ただし、乳がん検診のように予防自体にもリスクがある場合、リスク回避的な人ほど受診しにくいという逆説的な結果も報告されている
⏳ 時間選好(時間割引・現在バイアス)
将来の利益に対する時間割引率が高い人や「先延ばし」の傾向が強い人は、禁煙や定期検診・薬の服用などを先送りにしやすい
一方で、予防行動については時間選好の影響は比較的小さいとのメタ分析結果もある 。
2. ナッジを活用した介入研究
2.1現在バイアスへの対抗策
目先のインセンティブ提供:金銭的報酬(例:宝くじ形式)の付与により、減量や薬の服用遵守率が大幅に向上
損失フレームの活用:「やらないと損」という表現が動機付けに効果的。ただし常に最強というわけではなく、文脈や他の施策との組み合わせで効果が変動
コミットメント手段:予約日時やフォームへの記入で、行動の先取りコミットを促すと、ワクチン接種率やキャンセル率に影響を与える
2.2 デフォルト設定の変更
オプト・インからオプト・アウト形式への切替により、インフルエンザワクチンの接種率が約10%向上
緩和療法 vs 延命治療の選択においても、デフォルト設定により緩和療法の選択が77%→60%に変化
3. 医療者への応用も進展中
医師は患者よりもリスク回避的で時間割引率も低く、利他性も高い傾向がある
処方時に抗菌薬の正当性説明を求める仕組みや、同僚との比較フィードバックを導入したところ、不適切な処方がそれぞれ7%、5.2%減少
ただし、介入の効果が続かない例もあり、長期的かつ安定したナッジ設計の重要性が提言されている
4. 今後の展望
患者・医療者両面における行動特性の解明と、予防行動や医療判断など対象トピックの多角化。

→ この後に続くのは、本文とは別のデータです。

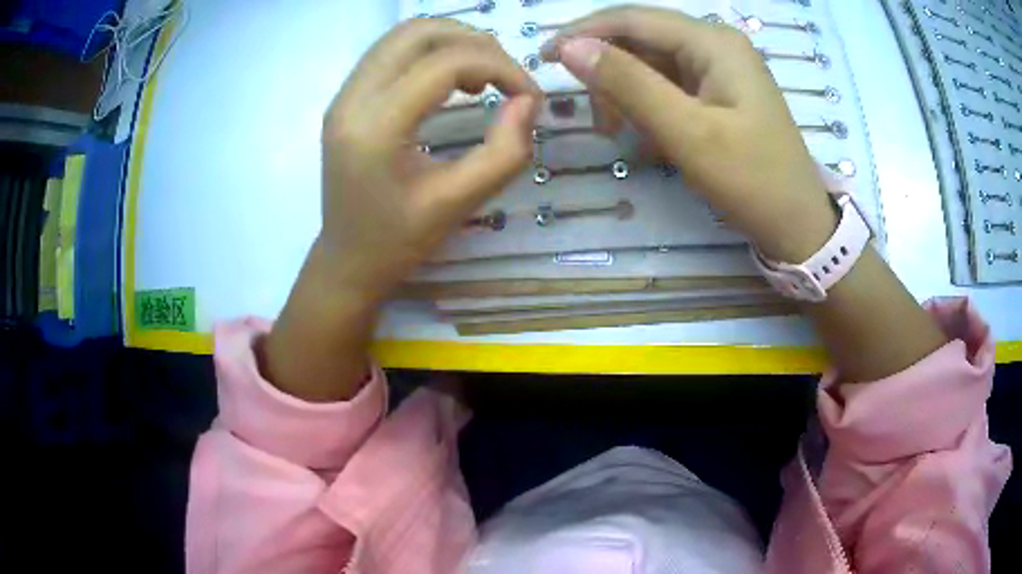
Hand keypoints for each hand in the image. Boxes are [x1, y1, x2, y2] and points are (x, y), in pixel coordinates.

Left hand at [262, 20, 540, 400]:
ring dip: (451, 43)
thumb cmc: (399, 241)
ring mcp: (343, 95)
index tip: (529, 95)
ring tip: (481, 79)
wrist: (346, 259)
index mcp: (376, 127)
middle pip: (419, 32)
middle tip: (505, 77)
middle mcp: (351, 99)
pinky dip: (429, 53)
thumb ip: (505, 151)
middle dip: (475, 44)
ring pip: (403, 35)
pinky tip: (451, 82)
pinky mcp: (345, 98)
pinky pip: (391, 53)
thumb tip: (529, 101)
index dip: (500, 67)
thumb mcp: (460, 203)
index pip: (445, 63)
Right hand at [542, 6, 837, 260]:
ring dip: (627, 95)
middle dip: (609, 73)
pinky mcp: (720, 94)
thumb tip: (571, 48)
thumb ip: (629, 84)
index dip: (584, 32)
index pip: (633, 19)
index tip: (544, 57)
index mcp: (713, 42)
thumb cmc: (752, 181)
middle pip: (642, 40)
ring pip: (653, 66)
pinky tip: (648, 140)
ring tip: (619, 135)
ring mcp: (720, 70)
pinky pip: (671, 88)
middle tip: (594, 119)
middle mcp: (716, 45)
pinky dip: (650, 109)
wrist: (798, 226)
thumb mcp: (688, 133)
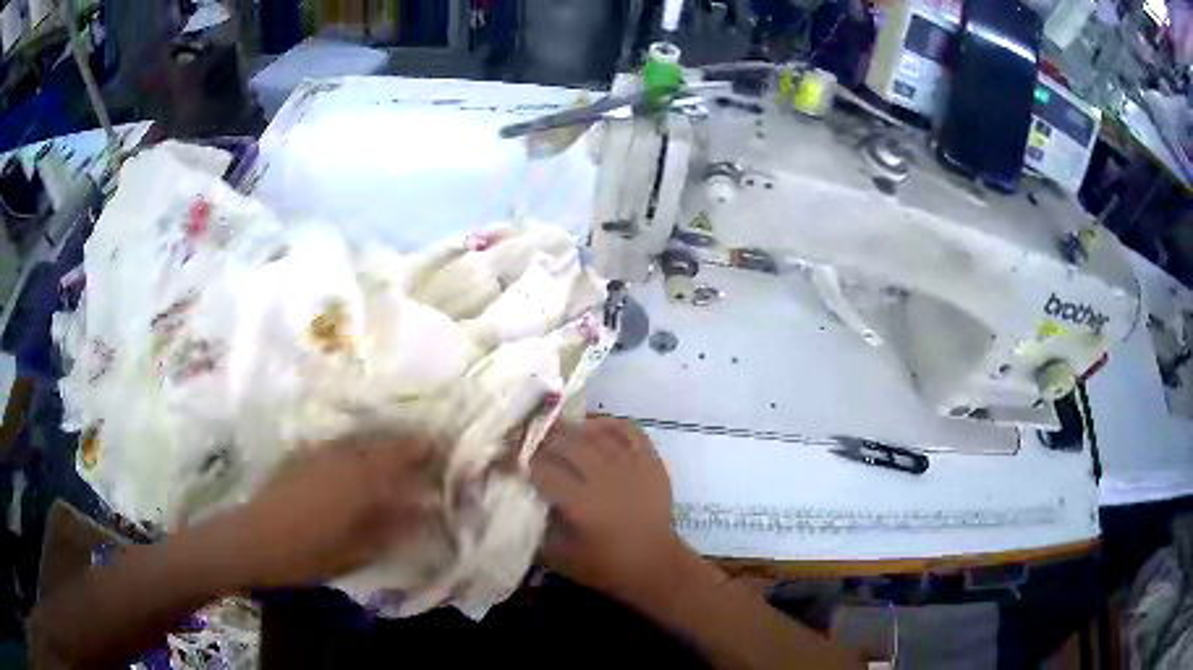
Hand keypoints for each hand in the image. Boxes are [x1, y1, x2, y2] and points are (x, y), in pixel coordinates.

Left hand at [204, 435, 440, 588]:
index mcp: (361, 483)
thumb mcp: (356, 550)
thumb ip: (392, 528)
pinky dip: (361, 446)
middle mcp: (345, 460)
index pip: (404, 460)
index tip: (448, 450)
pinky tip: (362, 456)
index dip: (428, 452)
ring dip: (386, 441)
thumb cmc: (308, 553)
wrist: (254, 538)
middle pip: (386, 443)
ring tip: (402, 448)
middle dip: (411, 443)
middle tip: (431, 447)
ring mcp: (323, 455)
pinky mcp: (306, 457)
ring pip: (364, 439)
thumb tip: (424, 512)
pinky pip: (343, 444)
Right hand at [530, 418, 683, 600]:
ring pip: (595, 433)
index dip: (522, 463)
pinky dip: (608, 424)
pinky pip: (628, 430)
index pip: (543, 470)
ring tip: (559, 435)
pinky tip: (593, 429)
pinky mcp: (651, 461)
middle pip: (567, 444)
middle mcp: (605, 479)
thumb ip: (538, 526)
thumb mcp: (559, 557)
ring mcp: (631, 466)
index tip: (510, 461)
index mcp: (581, 504)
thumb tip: (523, 498)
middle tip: (533, 447)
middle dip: (544, 443)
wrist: (655, 565)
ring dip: (572, 430)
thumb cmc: (605, 565)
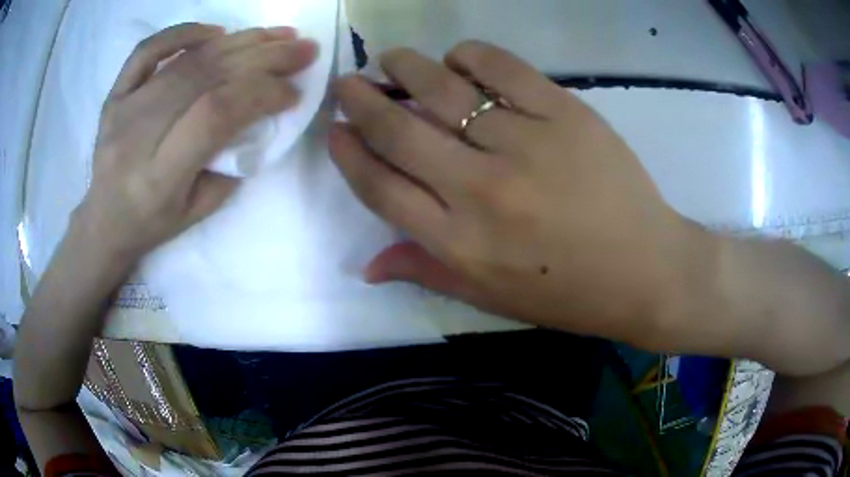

医療従事者を対象としたナッジ設計の深化と、効果持続を目指した制度・デザインの構築 。
✅ 総括
この論文は、行動経済学の手法(バイアス理解・ナッジ設計)が医療現場でどのように応用されてきたかを広範にレビューしています。特に「目先の報酬」、「損失フレーム」、「コミットメント設定」、「デフォルト選択」の4つのナッジが実際の現場で有効に機能したことを、数々の実証研究をもとに示しています。今後は、より複雑な医療判断を支援するデザイン開発や、長期的な効果が続く仕組みづくりが求められています。